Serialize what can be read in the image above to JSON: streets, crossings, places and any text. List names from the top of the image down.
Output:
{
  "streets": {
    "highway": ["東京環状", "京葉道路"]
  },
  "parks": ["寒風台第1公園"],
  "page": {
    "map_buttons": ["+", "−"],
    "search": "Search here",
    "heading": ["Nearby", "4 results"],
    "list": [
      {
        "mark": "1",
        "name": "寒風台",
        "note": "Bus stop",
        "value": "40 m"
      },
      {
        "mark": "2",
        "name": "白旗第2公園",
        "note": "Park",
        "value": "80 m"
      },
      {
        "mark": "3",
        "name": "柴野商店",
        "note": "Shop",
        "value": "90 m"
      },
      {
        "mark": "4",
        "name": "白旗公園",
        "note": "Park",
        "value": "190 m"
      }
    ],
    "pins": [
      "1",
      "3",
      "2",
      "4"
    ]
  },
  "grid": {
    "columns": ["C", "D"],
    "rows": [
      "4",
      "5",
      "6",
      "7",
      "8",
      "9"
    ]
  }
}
==================================================
DIRECTIONS =
Give the count of lines containing the word "value" in the listing, and no other text.

RESPONSE FOR THIS EXERCISE =
4